5. Clinical and translational implications
For a clinician, the value is not in any single score but in triangulation. A defensible interpretive workflow:
- Establish the baseline across layers: an epigenetic clock for cumulative pace, an immune-age (IgG-glycan) for inflammatory set-point, and an inflammatory clock (iAge) for current burden where available.
- Read the discordance, not just the averages: it localizes the problem to programming vs. active inflammation (see Section 3).
- Match the intervention timescale to the layer: inflammation-directed and metabolic interventions move iAge and IgG glycans within months; epigenetic pace changes over longer horizons.
- Re-test on a rational interval: fast layers (inflammation) every 3–6 months; the epigenetic layer annually, and judge success by movement against the patient’s own baseline.
This is the gap most direct-to-consumer testing leaves open: the kit returns a number, but the number needs a clinician fluent in immunometabolism to convert it into a plan.
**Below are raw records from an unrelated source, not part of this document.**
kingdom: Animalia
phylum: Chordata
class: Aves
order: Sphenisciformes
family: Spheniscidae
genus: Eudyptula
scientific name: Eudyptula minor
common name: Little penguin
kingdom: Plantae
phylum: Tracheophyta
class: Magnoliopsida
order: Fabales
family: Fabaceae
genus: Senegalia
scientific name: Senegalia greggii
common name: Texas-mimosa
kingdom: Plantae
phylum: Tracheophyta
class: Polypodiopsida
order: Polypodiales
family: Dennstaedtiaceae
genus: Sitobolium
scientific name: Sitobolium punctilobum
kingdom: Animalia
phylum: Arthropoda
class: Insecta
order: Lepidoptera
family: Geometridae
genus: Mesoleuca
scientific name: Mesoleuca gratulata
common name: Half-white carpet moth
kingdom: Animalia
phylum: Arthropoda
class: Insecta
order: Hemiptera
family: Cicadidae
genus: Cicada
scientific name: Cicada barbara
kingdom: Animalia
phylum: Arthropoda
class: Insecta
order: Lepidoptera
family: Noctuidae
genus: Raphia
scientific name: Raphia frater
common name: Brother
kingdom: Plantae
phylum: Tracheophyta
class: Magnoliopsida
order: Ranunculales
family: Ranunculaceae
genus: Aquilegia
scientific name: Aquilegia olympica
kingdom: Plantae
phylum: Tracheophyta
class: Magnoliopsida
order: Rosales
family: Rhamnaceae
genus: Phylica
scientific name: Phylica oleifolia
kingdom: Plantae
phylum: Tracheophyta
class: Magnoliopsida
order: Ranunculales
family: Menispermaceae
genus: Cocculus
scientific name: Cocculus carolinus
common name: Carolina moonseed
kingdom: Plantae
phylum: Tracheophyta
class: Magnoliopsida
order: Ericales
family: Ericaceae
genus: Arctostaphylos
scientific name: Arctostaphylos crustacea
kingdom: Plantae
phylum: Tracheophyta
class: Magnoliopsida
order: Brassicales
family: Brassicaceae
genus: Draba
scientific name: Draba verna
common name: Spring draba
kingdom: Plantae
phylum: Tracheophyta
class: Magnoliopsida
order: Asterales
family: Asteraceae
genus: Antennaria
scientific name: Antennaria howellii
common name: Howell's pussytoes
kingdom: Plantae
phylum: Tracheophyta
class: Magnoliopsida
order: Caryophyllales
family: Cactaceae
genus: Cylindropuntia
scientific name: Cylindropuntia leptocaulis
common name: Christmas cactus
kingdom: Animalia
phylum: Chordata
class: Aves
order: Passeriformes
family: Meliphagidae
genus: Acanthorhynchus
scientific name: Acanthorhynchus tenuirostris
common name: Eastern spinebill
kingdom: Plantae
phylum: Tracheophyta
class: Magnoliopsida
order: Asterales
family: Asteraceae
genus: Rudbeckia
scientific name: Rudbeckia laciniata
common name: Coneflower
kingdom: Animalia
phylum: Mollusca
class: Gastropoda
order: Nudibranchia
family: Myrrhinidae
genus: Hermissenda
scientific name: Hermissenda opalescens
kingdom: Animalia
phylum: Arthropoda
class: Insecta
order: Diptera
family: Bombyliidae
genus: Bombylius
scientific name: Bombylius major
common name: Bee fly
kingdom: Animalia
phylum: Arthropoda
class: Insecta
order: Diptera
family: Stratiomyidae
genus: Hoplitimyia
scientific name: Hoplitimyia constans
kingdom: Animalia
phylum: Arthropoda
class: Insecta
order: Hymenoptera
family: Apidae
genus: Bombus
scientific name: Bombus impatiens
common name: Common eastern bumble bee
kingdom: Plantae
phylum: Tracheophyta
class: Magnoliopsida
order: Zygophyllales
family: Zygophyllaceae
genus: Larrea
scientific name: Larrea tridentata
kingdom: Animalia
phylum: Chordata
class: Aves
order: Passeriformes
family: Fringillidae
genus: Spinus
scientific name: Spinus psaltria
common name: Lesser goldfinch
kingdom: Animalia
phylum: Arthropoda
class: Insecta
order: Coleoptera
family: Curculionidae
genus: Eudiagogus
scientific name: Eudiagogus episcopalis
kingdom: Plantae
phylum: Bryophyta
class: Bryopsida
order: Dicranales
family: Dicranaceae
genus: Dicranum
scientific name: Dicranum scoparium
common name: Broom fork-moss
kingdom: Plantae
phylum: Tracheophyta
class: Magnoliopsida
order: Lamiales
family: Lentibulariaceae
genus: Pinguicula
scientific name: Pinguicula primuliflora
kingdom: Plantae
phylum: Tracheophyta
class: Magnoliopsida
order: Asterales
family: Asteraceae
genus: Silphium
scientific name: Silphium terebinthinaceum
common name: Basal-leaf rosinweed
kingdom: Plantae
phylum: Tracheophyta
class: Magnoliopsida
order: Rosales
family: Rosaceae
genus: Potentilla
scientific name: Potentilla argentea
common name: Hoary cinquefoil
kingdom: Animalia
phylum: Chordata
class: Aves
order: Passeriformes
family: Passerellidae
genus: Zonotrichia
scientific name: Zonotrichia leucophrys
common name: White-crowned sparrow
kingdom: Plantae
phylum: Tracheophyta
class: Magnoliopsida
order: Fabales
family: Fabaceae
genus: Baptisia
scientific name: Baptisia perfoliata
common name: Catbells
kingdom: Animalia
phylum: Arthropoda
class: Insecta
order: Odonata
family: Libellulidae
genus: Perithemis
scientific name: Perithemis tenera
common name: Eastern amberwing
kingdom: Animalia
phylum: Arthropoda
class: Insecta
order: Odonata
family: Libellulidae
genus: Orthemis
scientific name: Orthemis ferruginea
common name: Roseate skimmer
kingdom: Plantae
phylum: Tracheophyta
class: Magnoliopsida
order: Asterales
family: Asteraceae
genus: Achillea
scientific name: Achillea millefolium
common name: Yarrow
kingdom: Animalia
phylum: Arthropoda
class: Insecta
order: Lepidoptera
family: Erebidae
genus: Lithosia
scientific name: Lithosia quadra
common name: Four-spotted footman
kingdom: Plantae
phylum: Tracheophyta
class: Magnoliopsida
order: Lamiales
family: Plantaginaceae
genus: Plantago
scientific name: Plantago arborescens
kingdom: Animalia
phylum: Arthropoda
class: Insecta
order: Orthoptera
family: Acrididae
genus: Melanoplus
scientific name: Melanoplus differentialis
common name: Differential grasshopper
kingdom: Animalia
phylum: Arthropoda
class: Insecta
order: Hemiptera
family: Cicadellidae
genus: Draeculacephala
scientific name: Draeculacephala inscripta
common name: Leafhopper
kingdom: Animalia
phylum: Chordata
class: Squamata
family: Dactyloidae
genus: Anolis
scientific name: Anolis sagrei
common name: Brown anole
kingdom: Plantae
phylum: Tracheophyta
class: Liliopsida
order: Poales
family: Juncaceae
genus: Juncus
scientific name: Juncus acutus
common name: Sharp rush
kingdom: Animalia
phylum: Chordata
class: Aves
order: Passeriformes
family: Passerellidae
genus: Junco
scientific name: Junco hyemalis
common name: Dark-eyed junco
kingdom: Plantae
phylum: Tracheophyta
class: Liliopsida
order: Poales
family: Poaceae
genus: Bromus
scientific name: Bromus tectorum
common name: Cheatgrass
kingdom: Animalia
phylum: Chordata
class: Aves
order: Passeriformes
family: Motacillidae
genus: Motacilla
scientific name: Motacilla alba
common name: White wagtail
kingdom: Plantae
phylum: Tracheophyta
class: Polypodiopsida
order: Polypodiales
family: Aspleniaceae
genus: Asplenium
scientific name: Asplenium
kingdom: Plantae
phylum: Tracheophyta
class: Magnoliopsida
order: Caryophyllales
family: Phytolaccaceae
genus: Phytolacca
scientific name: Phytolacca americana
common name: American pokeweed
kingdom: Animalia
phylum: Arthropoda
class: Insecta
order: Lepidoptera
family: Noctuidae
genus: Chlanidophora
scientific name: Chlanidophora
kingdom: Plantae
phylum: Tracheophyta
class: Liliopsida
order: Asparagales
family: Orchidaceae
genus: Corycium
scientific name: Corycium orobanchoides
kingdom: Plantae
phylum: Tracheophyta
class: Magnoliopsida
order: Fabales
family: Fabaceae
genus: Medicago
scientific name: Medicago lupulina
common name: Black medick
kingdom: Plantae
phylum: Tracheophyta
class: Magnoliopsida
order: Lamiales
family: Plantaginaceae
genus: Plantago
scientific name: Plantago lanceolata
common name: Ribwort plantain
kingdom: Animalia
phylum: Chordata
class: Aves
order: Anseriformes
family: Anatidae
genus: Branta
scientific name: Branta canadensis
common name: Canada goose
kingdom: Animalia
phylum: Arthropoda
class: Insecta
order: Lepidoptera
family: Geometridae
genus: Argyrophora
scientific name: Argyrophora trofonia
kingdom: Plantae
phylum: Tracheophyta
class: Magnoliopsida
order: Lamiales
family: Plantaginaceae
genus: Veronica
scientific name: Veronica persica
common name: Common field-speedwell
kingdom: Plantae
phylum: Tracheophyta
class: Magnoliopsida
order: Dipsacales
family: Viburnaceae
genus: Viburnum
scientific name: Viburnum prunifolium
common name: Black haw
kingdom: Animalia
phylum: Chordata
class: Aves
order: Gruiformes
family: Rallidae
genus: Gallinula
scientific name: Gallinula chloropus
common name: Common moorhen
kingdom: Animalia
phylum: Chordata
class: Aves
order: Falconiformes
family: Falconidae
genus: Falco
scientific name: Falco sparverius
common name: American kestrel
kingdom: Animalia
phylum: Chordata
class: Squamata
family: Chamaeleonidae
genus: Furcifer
That interpretive layer, not the assay, is where biological-age testing becomes medicine.
A note on certainty. The mechanisms and figures above are drawn from peer-reviewed sources cited below. The IgG-G0 age trajectory (~20% at 25 → ~40% at 70) and CXCL9 as iAge’s top contributor are directly reported in the literature. Clock reliability figures vary by study and platform; the ICC ≈0.96 figure is reported for DunedinPACE and should be read as platform-specific, not universal.